Transportation in Novegráde Velíkei
Getting In and Out of the City
Novegráde Velíkei is served by two major airports, Śě́vero-Novegrádeskei to the northwest of the city and Śergéie Aleksándrovice Rubínine to the east of the city.
The Śergéie Aleksándrovice Rubínine International Airport (Вмеснародней Еропорте вейм. Шергея Александровица Рубинина) is the largest in the Republic of Novegrad and Novegráde Velíkei's busiest airport. It is the hub of the Novegradian national airline Novavia and is the primary entry and departure point for international flights, offering regular service to over 80 major cities around the world as well as to most major cities in Novegrad.
It is located approximately 21 kilometers away from the city center, just off the N07 "Mostegráde" Highway. Depending on the time of day and traffic, the trip can take from about twenty minutes to two hours; travelling by road between 0700 and 0900 and between 1500 and 1830 on weekdays is therefore not recommended. It is not served directly by city buses, though taxis may be used. The airport is also served by a special extension to the Novegráde Velíkei Metro. Passengers who want to avoid heavy traffic and high taxi fares and who are willing to put up with a few extra transfers may choose to take the Metro into the city proper where they will have access to the full public transportation system as well as cheaper taxis.
The Śě́vero-Novegrádeskei Airport (Шѣверо-Новеградескей Еропорте) is slightly smaller than Rubínine International. The majority of its service is domestic, though it also serves a number of cities in the former Eastern bloc and a few cities in Western Europe.

What this exercise asks:
- a) According to the transportation guide, about how far is the Śergéie Aleksándrovice Rubínine International Airport from the city center?
- b) Rewrite the portion of the transportation guide starting at "It is located" and ending at "as cheaper taxis.", replacing "Metro" with "Subway".

Raw data:
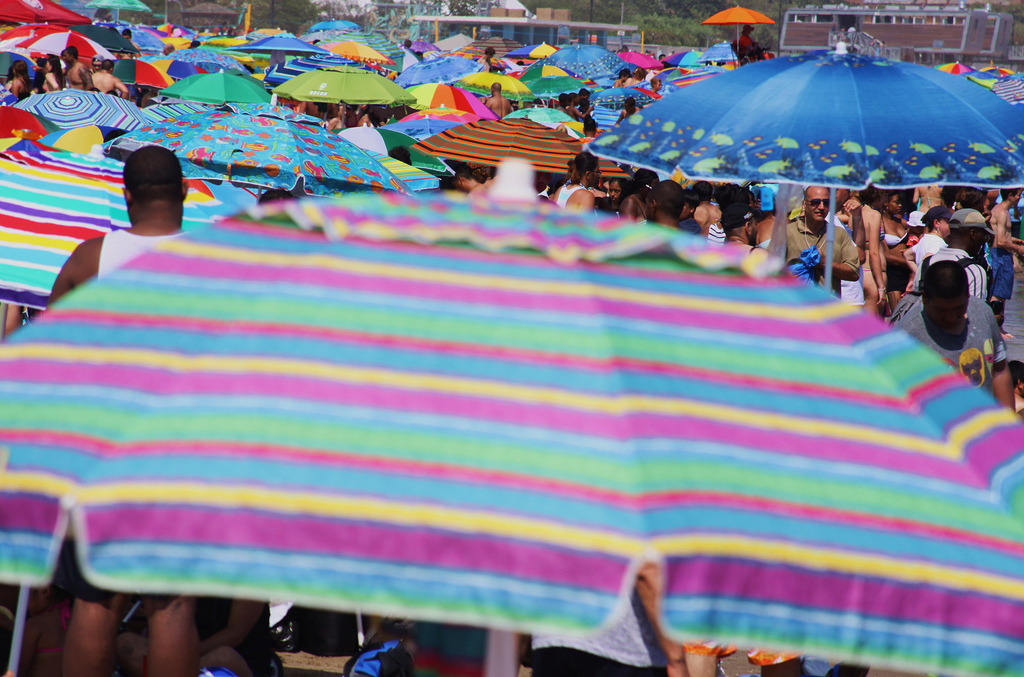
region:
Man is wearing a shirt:
[96, 217, 195, 281]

Task responses:
- a) It is approximately 21 kilometers from the city center.

- b)
It is located approximately 21 kilometers away from the city center, just off the N07 "Mostegráde" Highway. Depending on the time of day and traffic, the trip can take from about twenty minutes to two hours; travelling by road between 0700 and 0900 and between 1500 and 1830 on weekdays is therefore not recommended. It is not served directly by city buses, though taxis may be used. The airport is also served by a special extension to the Novegráde Velíkei Subway. Passengers who want to avoid heavy traffic and high taxi fares and who are willing to put up with a few extra transfers may choose to take the Subway into the city proper where they will have access to the full public transportation system as well as cheaper taxis.